→ Exercise text:
>>>

The MonetaryAmountUserType is now complete, and you can already use it in mappings with its fully qualified class name in @org.hibernate.annotations.Type, as shown in the section “Selecting a type adapter.” This annotation also supports parameters, so you can set the convertTo argument to the target currency.

But we recommend that you create type definitions, bundling your adapter with some parameters.

Using type definitions

You need an adapter that converts to US dollars and an adapter that converts to Euros. If you declare these parameters once as a type definition, you don’t have to repeat them in property mappings. A good location for type definitions is package metadata, in a package-info.java file:

Path: /model/src/main/java/org/jpwh/converter/package-info.java

@org.hibernate.annotations.TypeDefs({
    @org.hibernate.annotations.TypeDef(
        name = "monetary_amount_usd",
        typeClass = MonetaryAmountUserType.class,
        parameters = {@Parameter(name = "convertTo", value = "USD")}
    ),
    @org.hibernate.annotations.TypeDef(
        name = "monetary_amount_eur",
        typeClass = MonetaryAmountUserType.class,
        parameters = {@Parameter(name = "convertTo", value = "EUR")}
    )
})
package org.jpwh.converter;
<enter/>
import org.hibernate.annotations.Parameter;

You’re now ready to use the adapters in mappings, using the names monetary_amount_usd and monetary_amount_eur.

Let’s map the buyNowPrice and initialPrice of Item:

Path: /model/src/main/java/org/jpwh/model/advanced/usertype/Item.java

@Entity
public class Item {
<enter/>
    @NotNull
    @org.hibernate.annotations.Type(
        type = "monetary_amount_usd"

<<<

→ Stored data:
>>>

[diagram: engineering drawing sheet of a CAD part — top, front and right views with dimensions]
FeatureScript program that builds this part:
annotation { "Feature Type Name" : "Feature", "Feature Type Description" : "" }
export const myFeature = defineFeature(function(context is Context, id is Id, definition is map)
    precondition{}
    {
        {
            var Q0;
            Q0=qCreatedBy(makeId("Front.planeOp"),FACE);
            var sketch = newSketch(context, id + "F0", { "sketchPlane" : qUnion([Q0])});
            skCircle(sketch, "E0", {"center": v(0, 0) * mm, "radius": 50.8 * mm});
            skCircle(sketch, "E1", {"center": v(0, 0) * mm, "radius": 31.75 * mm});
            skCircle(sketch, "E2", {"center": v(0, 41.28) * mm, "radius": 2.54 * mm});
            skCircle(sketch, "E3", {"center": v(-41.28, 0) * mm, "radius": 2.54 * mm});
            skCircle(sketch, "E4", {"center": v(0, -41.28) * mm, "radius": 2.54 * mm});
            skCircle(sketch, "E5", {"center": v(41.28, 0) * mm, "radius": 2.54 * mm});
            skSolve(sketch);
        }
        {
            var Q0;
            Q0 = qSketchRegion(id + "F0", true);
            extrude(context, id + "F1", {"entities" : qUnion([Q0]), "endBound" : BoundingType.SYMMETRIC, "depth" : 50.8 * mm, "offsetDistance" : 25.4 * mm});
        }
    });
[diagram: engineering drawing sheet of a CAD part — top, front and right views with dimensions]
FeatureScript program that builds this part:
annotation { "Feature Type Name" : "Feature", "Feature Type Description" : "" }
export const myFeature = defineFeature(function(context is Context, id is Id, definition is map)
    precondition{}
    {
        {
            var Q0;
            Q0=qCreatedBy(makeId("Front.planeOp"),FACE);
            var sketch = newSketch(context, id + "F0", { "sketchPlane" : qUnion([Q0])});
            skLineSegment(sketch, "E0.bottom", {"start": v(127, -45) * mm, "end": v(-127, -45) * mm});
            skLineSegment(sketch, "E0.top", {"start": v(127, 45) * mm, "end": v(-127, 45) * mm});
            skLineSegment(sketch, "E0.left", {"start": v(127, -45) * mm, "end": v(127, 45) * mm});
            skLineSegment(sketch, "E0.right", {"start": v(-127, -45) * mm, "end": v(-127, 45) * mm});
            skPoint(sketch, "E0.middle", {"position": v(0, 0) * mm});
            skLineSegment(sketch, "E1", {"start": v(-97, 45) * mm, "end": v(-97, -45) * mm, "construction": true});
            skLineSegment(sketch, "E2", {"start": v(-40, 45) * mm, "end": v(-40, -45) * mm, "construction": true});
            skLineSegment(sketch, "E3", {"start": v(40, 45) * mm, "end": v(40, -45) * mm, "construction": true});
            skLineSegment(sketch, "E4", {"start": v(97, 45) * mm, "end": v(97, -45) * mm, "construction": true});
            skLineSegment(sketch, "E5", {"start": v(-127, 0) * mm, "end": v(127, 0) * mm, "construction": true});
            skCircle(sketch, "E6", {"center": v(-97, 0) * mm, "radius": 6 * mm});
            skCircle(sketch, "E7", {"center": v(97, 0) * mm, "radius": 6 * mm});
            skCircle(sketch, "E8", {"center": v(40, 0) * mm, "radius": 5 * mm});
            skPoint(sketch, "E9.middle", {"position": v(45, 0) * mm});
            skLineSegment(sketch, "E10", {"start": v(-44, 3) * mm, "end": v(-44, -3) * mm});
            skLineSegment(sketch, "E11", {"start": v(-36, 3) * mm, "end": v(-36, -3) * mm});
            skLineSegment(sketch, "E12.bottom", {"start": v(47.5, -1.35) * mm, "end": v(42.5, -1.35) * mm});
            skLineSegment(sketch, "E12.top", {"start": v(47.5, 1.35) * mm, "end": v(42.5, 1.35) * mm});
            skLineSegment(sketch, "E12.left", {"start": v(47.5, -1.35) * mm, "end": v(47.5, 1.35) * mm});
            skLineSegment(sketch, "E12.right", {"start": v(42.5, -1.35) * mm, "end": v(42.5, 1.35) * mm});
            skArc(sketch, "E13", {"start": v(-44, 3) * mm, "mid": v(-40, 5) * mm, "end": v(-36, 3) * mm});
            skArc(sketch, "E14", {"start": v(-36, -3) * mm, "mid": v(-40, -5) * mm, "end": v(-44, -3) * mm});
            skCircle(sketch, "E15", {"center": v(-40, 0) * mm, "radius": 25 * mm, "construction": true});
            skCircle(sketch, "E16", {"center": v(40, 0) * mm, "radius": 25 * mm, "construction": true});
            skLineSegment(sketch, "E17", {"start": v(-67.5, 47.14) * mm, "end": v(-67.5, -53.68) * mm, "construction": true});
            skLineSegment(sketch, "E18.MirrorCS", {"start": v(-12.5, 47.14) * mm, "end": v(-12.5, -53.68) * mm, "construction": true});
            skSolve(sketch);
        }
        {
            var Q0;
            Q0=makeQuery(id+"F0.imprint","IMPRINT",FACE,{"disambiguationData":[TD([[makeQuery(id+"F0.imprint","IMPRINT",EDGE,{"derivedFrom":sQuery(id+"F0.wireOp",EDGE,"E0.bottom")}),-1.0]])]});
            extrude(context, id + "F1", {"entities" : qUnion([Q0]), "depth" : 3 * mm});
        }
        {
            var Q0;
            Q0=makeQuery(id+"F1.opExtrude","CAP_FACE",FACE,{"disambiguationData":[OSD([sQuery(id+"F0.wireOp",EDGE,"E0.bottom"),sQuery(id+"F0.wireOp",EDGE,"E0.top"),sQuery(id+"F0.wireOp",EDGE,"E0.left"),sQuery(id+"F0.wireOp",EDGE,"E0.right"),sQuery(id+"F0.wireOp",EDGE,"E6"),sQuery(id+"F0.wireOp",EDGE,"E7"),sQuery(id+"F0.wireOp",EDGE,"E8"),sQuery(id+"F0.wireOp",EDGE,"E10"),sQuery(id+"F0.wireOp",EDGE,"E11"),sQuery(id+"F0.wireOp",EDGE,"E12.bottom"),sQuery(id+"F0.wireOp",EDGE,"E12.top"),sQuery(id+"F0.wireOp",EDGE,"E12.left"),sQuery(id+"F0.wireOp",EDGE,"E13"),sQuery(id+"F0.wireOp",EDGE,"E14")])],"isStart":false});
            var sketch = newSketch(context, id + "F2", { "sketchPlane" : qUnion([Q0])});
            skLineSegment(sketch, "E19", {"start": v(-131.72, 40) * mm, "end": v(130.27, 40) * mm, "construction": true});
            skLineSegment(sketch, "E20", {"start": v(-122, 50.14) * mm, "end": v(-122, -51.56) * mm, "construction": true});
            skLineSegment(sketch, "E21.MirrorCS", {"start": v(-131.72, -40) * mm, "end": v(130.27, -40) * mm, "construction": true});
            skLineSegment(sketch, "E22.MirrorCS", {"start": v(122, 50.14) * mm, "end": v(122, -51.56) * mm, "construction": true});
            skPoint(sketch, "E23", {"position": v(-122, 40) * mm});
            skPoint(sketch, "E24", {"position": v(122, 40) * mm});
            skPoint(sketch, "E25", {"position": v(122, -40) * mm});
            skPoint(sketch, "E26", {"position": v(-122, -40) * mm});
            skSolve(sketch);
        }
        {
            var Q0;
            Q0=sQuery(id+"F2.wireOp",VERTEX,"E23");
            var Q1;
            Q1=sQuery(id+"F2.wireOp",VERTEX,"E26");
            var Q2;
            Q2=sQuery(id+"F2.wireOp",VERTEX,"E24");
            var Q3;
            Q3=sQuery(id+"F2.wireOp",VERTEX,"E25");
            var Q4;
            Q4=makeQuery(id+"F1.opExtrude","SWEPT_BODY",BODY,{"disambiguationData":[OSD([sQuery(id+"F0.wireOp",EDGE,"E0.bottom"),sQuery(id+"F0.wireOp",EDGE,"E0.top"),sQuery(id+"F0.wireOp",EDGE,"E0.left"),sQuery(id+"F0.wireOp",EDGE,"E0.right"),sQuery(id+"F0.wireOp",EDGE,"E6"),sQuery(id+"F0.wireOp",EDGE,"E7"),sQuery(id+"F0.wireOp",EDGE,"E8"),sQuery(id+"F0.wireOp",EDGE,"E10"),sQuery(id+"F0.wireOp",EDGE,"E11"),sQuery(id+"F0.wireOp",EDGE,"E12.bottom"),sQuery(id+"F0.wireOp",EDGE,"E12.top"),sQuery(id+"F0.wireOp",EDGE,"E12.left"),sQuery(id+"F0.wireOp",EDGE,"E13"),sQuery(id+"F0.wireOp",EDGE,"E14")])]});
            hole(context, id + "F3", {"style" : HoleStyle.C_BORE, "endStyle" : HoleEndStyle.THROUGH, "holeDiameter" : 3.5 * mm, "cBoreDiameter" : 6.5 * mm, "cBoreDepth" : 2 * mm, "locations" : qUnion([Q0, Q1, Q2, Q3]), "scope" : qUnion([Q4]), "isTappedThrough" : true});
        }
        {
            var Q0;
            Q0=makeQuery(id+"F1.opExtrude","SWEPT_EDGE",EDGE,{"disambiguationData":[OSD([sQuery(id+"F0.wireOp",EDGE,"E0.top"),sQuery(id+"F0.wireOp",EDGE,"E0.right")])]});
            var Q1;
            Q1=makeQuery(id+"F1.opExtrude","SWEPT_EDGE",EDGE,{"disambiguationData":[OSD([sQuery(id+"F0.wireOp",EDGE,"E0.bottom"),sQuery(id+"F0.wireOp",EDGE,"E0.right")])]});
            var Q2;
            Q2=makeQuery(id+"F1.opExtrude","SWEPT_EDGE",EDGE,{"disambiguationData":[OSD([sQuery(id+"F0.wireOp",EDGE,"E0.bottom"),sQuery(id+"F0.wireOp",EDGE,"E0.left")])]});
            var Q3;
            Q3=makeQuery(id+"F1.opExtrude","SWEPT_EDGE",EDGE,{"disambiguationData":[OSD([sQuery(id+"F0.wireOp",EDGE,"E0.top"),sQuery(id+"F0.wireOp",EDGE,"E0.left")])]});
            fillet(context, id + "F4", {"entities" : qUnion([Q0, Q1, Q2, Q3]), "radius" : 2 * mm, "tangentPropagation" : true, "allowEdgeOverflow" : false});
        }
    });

<<<

→ Assigned task 1:
List every distinct annotation that appears in the type-definitions excerpt, written as the excerpt writes it.
→ Assigned task 2:
Reproduce word for word the stretch of the type-definitions excerpt from "package org.jpwh.converter;" through "monetary_amount_usd and monetary_amount_eur.".

→ Exercise answer 1:
@org.hibernate.annotations.Type
@org.hibernate.annotations.TypeDefs
@org.hibernate.annotations.TypeDef
@Parameter
@Entity
@NotNull

→ Exercise answer 2:
package org.jpwh.converter;
<enter/>
import org.hibernate.annotations.Parameter;

You’re now ready to use the adapters in mappings, using the names monetary_amount_usd and monetary_amount_eur.